I was able to solve it using Emma's example but adapting it for Scala and PySpark.

Given the inputs:

  val items = Seq(
    (Array(0.5, 0.6, 0.7), Array(0.2, 0.3, 0.4), Array(0.1, 0.8, 0.9))
  ).toDF("item1", "item2", "item3")

  val users = Seq(
    ("user1", Array(1, 2, 3)),
    ("user2", Array(4, 5, 6)),
    ("user3", Array(7, 8, 9))
  ).toDF("user_id", "value")

  val cols = Seq("item1", "item2", "item3")

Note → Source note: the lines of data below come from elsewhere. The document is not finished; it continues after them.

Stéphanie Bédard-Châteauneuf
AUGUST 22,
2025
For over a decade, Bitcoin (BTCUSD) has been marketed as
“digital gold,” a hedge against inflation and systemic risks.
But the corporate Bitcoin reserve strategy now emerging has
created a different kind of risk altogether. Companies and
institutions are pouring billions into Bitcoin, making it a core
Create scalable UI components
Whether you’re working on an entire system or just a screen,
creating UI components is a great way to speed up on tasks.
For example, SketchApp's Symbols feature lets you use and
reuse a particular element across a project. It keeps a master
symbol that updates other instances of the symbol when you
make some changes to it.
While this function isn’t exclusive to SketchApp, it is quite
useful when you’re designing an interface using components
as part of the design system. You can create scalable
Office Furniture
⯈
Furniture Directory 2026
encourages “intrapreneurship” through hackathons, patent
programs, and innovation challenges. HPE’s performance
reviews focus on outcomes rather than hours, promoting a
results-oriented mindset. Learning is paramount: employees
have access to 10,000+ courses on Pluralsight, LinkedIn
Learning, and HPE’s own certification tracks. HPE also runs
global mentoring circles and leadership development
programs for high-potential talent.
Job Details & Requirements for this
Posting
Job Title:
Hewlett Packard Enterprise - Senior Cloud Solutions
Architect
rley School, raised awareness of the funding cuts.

I calculated the expected output as follows:

users.crossJoin(items).select(col("user_id") +: cols.map(c => {
    expr(s"aggregate(zip_with(value, `${c}`, (x, y) -> x * y), 0D, (s, x) -> s + x)").as(c)
  }): _*).show()

This outputs:

+-------+-----+-----+-----+
|user_id|item1|item2|item3|
+-------+-----+-----+-----+
|user1  |3.8  |2.0  |4.4  |
|user2  |9.2  |4.7  |9.8  |
|user3  |14.6 |7.4  |15.2 |
+-------+-----+-----+-----+

I have yet to determine the performance of this solution but at least 'it works' for now.